A human study is available with the objective to study the possible association between iron oxide exposures and lung cancer risk among workers employed in a French carbon steel-producing factory. A historical cohort was set up of all workers ever employed for at least one year between 1959 and 1997. The cohort was followed up for mortality from January 1968 to December 1998. Causes of death were ascertained from death certificates. Job histories in the factory and smoking habits were available. Occupational exposures were assessed by a factory-specific job-exposure matrix (JEM) developed by a panel of 8 experts and validated with atmospheric measurements. Standardized Mortality Ratios (SMRs) were computed using local death rates (external references). Poisson regressions were used to estimate the Relative Risks (RRs) for occupational exposures (internal references), adjusted on potential confounding factors (Bourgkard et al., 2008).

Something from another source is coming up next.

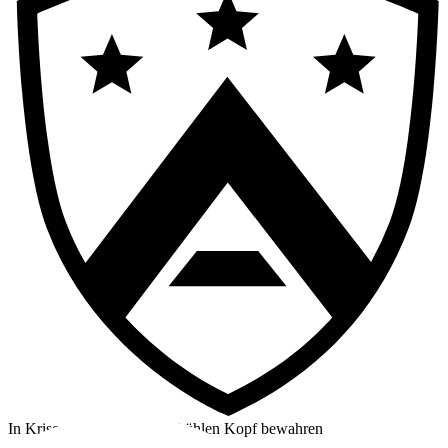
In Krisensituationen einen kühlen Kopf bewahren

The cohort comprised 16,742 males and 959 females. Among males, the observed mortality was lower than expected for lung cancer when compared to the local population (233 deaths, SMR 0.89, 95%CI 0.78-1.01) and higher than expected when compared to the French population (SMR 1.30, 95%CI 1.15-1.48). No lung cancer excess was observed for exposure to iron oxides (RR 0.80, 95%CI 0.55-1.17) and no dose-response relationship was found with intensity, duration of exposure, and cumulative index. A significant bladder cancer excess was observed among workers exposed to oil mist, increasing significantly with intensity, duration of exposure, and cumulative index. The authors concluded: “This study did not detect any relationship between exposure to iron oxides and lung cancer mortality” (Bourgkard et al., 2008).